RewriteRule ^(.*) /subdir/index.html

The file index.html SHOULD NOT exist. Then call

http://yoursite.com/

or

http://yoursite.com/subdir/

and the browser window won't stop loading. On the server side, you'll get a 
pretty nasty httpd process using up a whole lot of CPU and memory. And if the 
URL is called a bunch of times, the server can lock up!

I did not experience the bug on Apache 2.0.40 (Red Hat 8.0 RPM install), only 
on 1.3.27, both compiled by hand and RH 7.3 RPM install.

-Dario Gomes
Comment 1 André Malo 2003-02-27 11:27:08 UTC
he, you'll need a better system that finishs this endless loop under one minute ;-)

It's a known issue. You're simply creating an endless loop of internal
redirects. Thatswhy you already should test your rules before putting them on a
production server.

However, I'm changing this to an Enhancement request. We should be able to set a
configurable limit of maximum redirects issued by mod_rewrite.

Thanks for using Apache!
Comment 2 Dario Gomes 2003-02-27 13:44:05 UTC
The problem is I run a shared hosting server, and I have no control of the 
rules my users put on their sites... I got the server locked up two times 
before I found the source of the problem!

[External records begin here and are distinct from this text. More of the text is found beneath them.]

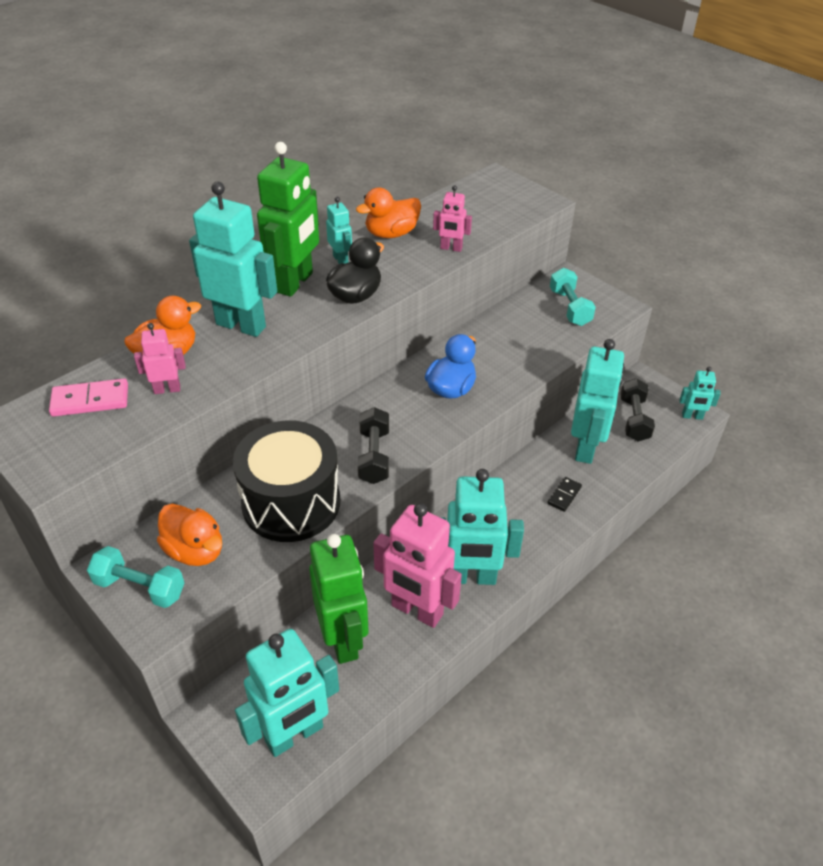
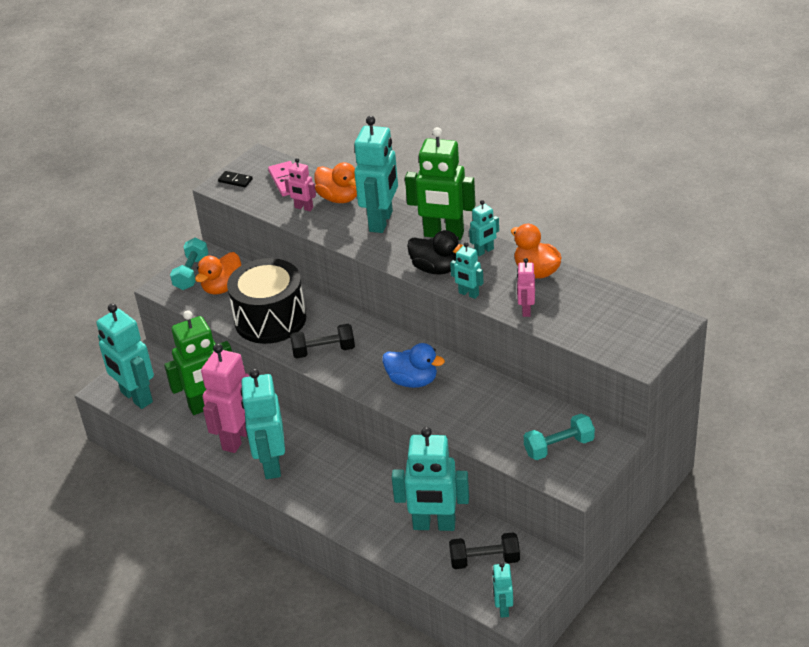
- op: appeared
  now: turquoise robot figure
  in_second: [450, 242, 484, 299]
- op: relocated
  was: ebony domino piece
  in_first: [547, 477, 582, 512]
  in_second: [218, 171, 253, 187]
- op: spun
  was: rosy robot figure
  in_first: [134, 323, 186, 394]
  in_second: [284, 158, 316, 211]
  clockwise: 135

Why doesn't this bug affect Apache 2.0.4x? Maybe they've worked out this issue 
already?

-Dario
Comment 3 André Malo 2003-03-01 20:32:17 UTC
In 2.0 the trick doesn't work with your ruleset, because of a different
behaviour of mod_dir. You can crash the server, for example, with the following
in a htaccess file (in docroot):

RewriteEngine On
RewriteBase /
RewriteRule (.*) / [L]

However, a configurable limit was introduced in 2.1 and is proposed for backport.
Comment 4 André Malo 2003-03-19 15:52:16 UTC
FYI: The enhancement will appear in the next releases (1.3.28 and 2.0.45).